The remains of this home on Taconic Trail in Smallwood present a danger to the community, according to Town of Bethel Supervisor Dan Sturm.
TRR photo by Fritz Mayer

By Fritz Mayer
February 5, 2014

WHITE LAKE, NY — There were two public hearings regarding derelict homes in the hamlet of Smallwood at the town board meeting on January 22. No one turned up to speak at either one.

For the house at 20 Keller Ave., Town ofBethel Supervisor Dan Sturm said he received a phone call from the owner, who had a problem getting to the meeting.

He said most of the residents who complain about the property are seasonal, and the house “is a problem.”
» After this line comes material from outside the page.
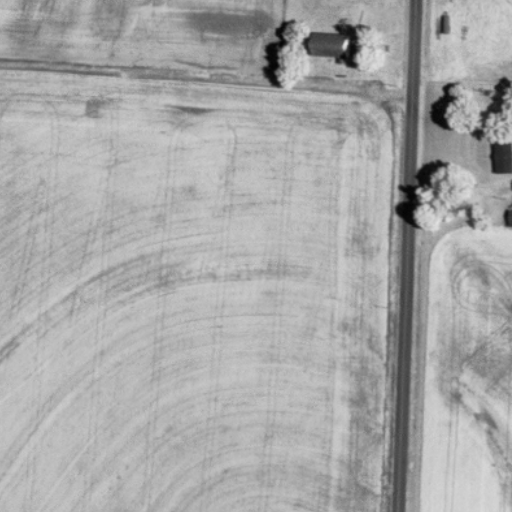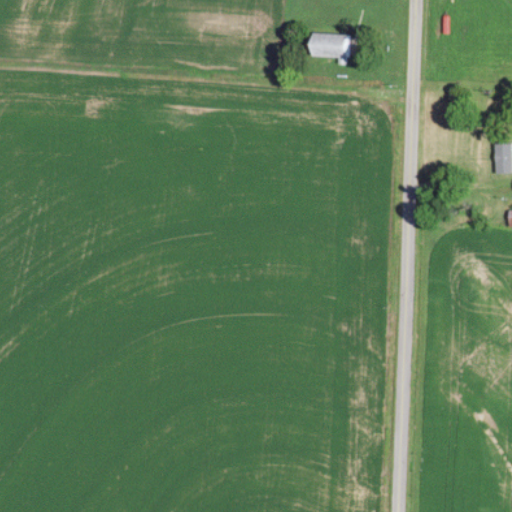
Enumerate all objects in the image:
building: (334, 46)
road: (208, 68)
building: (504, 158)
road: (409, 255)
Reading from engineer Glenn Smith’s report on the house, he read, “the contractor appears to have halted work midway through repairs, leaving an unsafe and dangerous site.”

Smith wrote, “With removal of all the soil backfill, no frost protection exists, and seasonal frost heave and related freeze thaw damage has and will continue to occur. Repair is unlikely due to financial conditions.” He recommended the board take the building down, sending the job out for bid.

Sturm noted that the contractor took the owner’s money, then skipped out without finishing the job. He said he wanted to give the owner another month to appear before the board before sending it out to bid.

The rest of the board agreed.

The second public hearing concerned a house on Taconic Trail. Sturm said, “We have an uncooperative property owner.”

He said there was a fire at the house, and there was a pile of garbage outside of the house for months. The town spent $2,800 to clean up the garbage and debris, and pay engineer’s fees, and the cost was added to the structure’s property taxes.

The engineer’s report said, “considering the substantial damage and deterioration to the interior, and mold issues, and the age—it is over 50 years old—it is not, in my opinion, economically feasible to salvage the remains and reconstruct a completely new structure on it.” He said, however, the drilled well could possibly be salvaged.

The board voted to demolish the structure because of the safety issues it presented and to send the job out for bid. The cost of the demolition will be added to the property taxes. If the owner declines to pay the taxes with the additional cost of debris removal and demolition, the property will ultimately be foreclosed on by the county.